20 de fev. de 2010

'Mulheres' - parte 02

ESSA MULHER QUE EU NÃO SEI QUEM

Por Claudio Parreira

RÁPIDO ASSIM: eu vi a mulher, ela se percebeu sendo vista, entrou no espelho e desapareceu.

Apaguei o cigarro antigo com as botas mais antigas ainda e fui atrás. O espelho permitiu a minha entrada sem perguntas. Os espelhos, afinal, nunca perguntam.

Chovia peixes quando botei os pés pela primeira vez naquela terra escura. Uma única luzinha acesa lá longe. Uma casa, talvez um olho. E nada da mulher.

Essa coisa dos peixes caindo do céu não é milagre porra nenhuma: dói pra cacete. E incomoda. A muito custo avancei alguns metros, sempre tirando os peixes do caminho, protegendo a cabeça dos peixes maiores, as botas esmagando os peixinhos. Mas a mulher, encontrá-la, é claro que sim. Com peixes e tudo.

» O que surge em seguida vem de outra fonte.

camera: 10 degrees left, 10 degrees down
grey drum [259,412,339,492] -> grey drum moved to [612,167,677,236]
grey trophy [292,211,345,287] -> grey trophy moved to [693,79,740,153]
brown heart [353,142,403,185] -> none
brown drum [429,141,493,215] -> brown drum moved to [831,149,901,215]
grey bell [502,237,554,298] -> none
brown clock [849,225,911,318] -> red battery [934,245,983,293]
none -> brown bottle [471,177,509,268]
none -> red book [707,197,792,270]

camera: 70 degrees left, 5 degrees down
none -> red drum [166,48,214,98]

A grande boca escura do céu soprando espinhos no meu rosto. Soubesse das dificuldades, teria ficado na minha. Ou não, porque o que interessa mesmo é a aventura, e uma mulher que se deixa escapar por um espelho não é sempre que.

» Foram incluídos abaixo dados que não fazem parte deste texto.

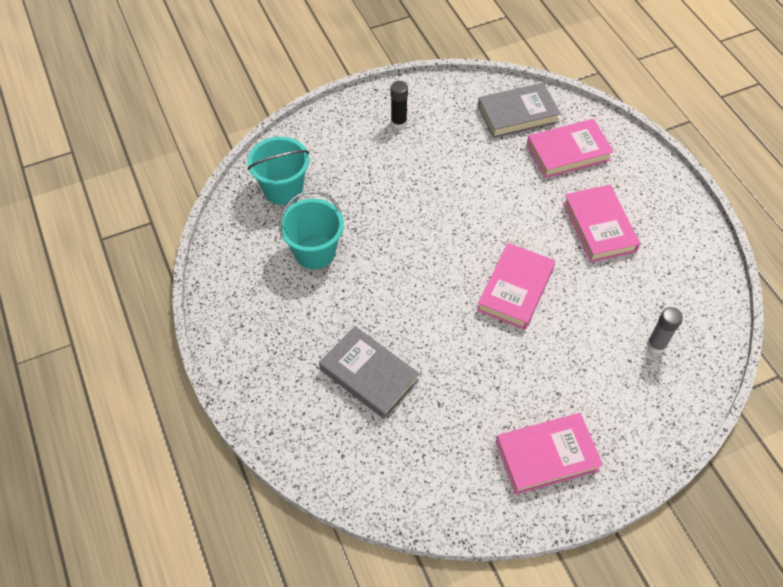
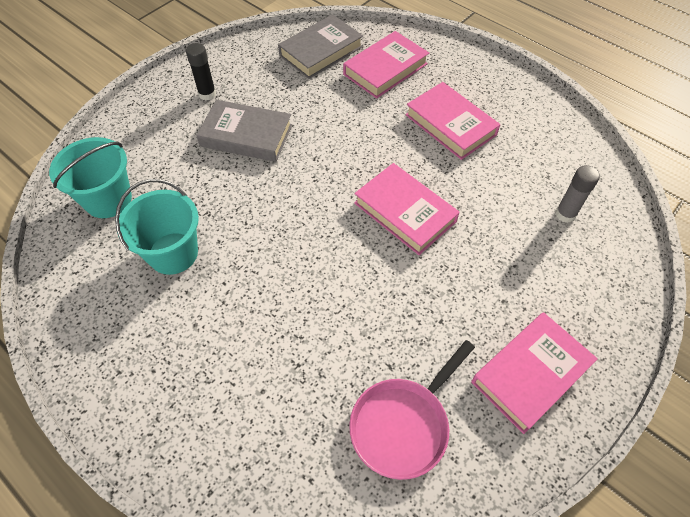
camera: 25 degrees left, 0 degrees up
grey book [319,326,420,419] -> grey book moved to [196,100,292,162]
pink book [477,243,555,330] -> pink book turned 45 degrees counterclockwise [354,163,460,255]
none -> pink pan [349,340,475,480]

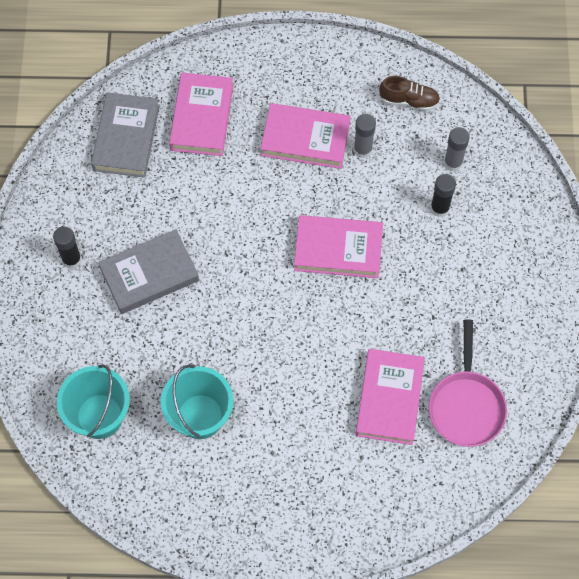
camera: 40 degrees left, 10 degrees up
pink book [471,312,598,434] -> pink book moved to [356,349,425,445]
none -> grey glue stick [354,114,376,158]
none -> brown shoe [379,76,440,111]
none -> black glue stick [430,174,456,217]

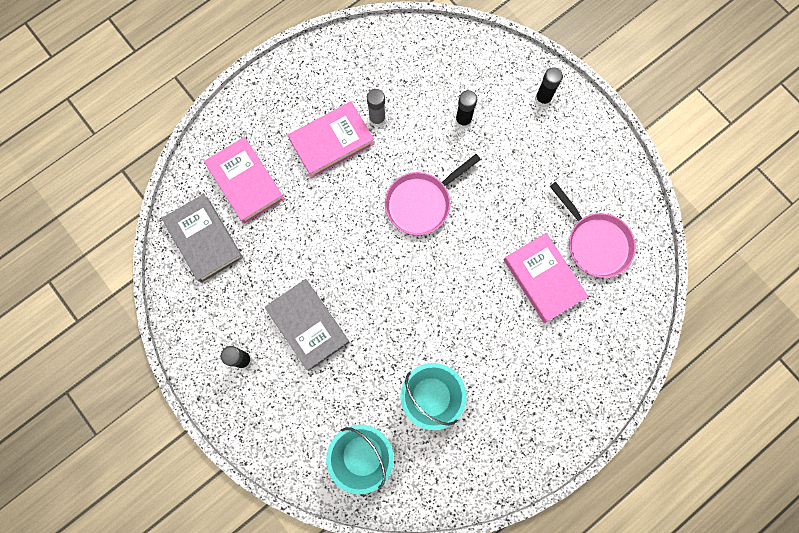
camera: 40 degrees left, 10 degrees up
grey book [98,230,199,314] -> grey book turned 60 degrees counterclockwise [265,279,349,371]
pink book [294,215,383,278] -> pink pan [385,154,481,235]
brown shoe [379,76,440,111] -> none
grey glue stick [444,127,470,171] -> none
none -> black glue stick [535,67,563,106]

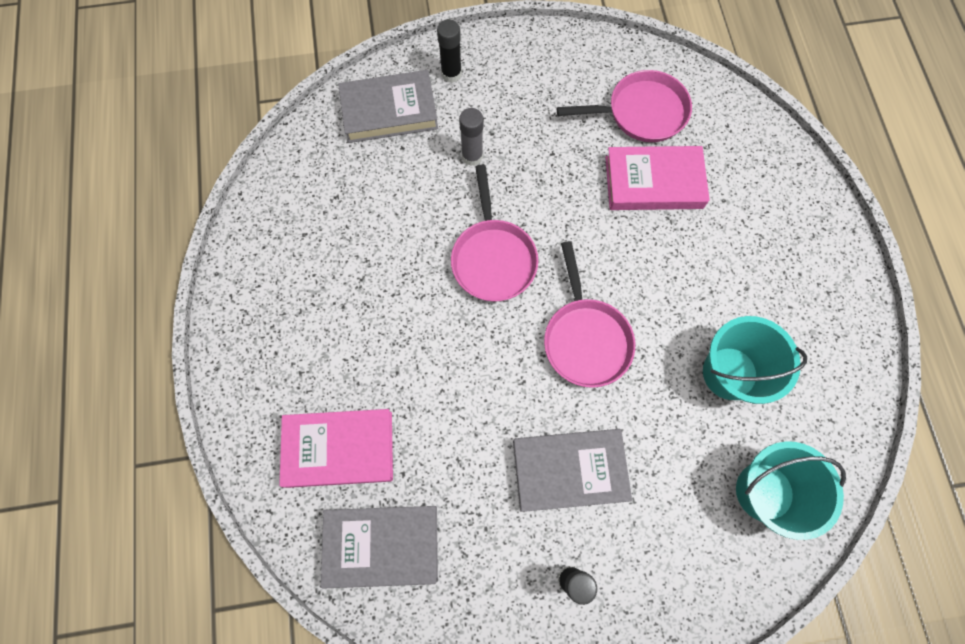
camera: 60 degrees left, 5 degrees down
pink book [288,101,374,178] -> none
grey glue stick [367,89,386,127] -> grey glue stick moved to [459,108,484,166]
black glue stick [455,90,477,128] -> none
none -> grey book [338,70,438,143]
none -> pink pan [544,241,635,388]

A terra molhada de peixes, a luz brilhando ao longe. Os meus passos. O coração saltando aos solavancos. O nome disso é dor. E sem essa de pensar que a dor nos torna mais fortes. Isso é conversa de almanaque. A dor nos torna mais doloridos.

Avanço, portanto, de dor em dor, a alma dolorida. Ao desaparecer pelo espelho a mulher deixou uma mensagem bem clara atrás de si: não me acompanhe. Mas eu não tenho mais nada a perder, já perdi. De tal maneira que li o não me acompanhe com as letras do vem meu amor. Eu, que apesar de tudo ainda procuro o amor.

E é esse amor-peixe que me golpeia a cabeça, que me encharca a roupa de escuridão, o amor é essa luz que sei ao longe mas nunca alcanço.

Um caminho é feito de todos os outros caminhos: esquerda direita em frente tanto faz. O caminho é aquilo que se apanha pelo caminho: uma rosa, um sentimento, um monstro.

Porque assim, enfim livre de uma vez por todas dos peixes e das dúvidas, fui em frente, o açoite dos espinhos cedendo lugar ao afago de mãos invisíveis. A mulher, sim, estava lá em algum lugar. Cheia de poesia e facas, a boca pronta para o beijo ou mordida. A mim só restava conferir. Fixar a cara do amor diante da minha, respirar o seu bafo, provar a sua cor. Porque ainda acredito, talvez minha única crença, essa, no amor. Agarrar o amor pelos ombros sacudi-lo até enchê-lo de pavor de mim; abrir os seus olhos para mim. Sim, eu existo! — gritaria para o amor, que tem me ignorado desde sempre.

E de repente o amor nada mais é que essa mulher que eu não sei quem, que entra pelos espelhos como quem respira, que flutua entre a chuva de peixes.

Uma mulher que me escapa. Subitamente percebo que encontrá-la, alcançá-la, seria a chave de todos os mistérios, a resposta das respostas. E também o fim, porque sem mais nada a esclarecer, pra quê?

Parado no meio do caminho, a luz ao longe, um olho?, os peixes voltam a cair do céu com redobrada dedicação. Voltar pelo mesmo espelho não é uma alternativa, é covardia; permanecer aqui sob a chuva de cardumes inteiros é burrice. O quê, então? As dúvidas do amor, sempre.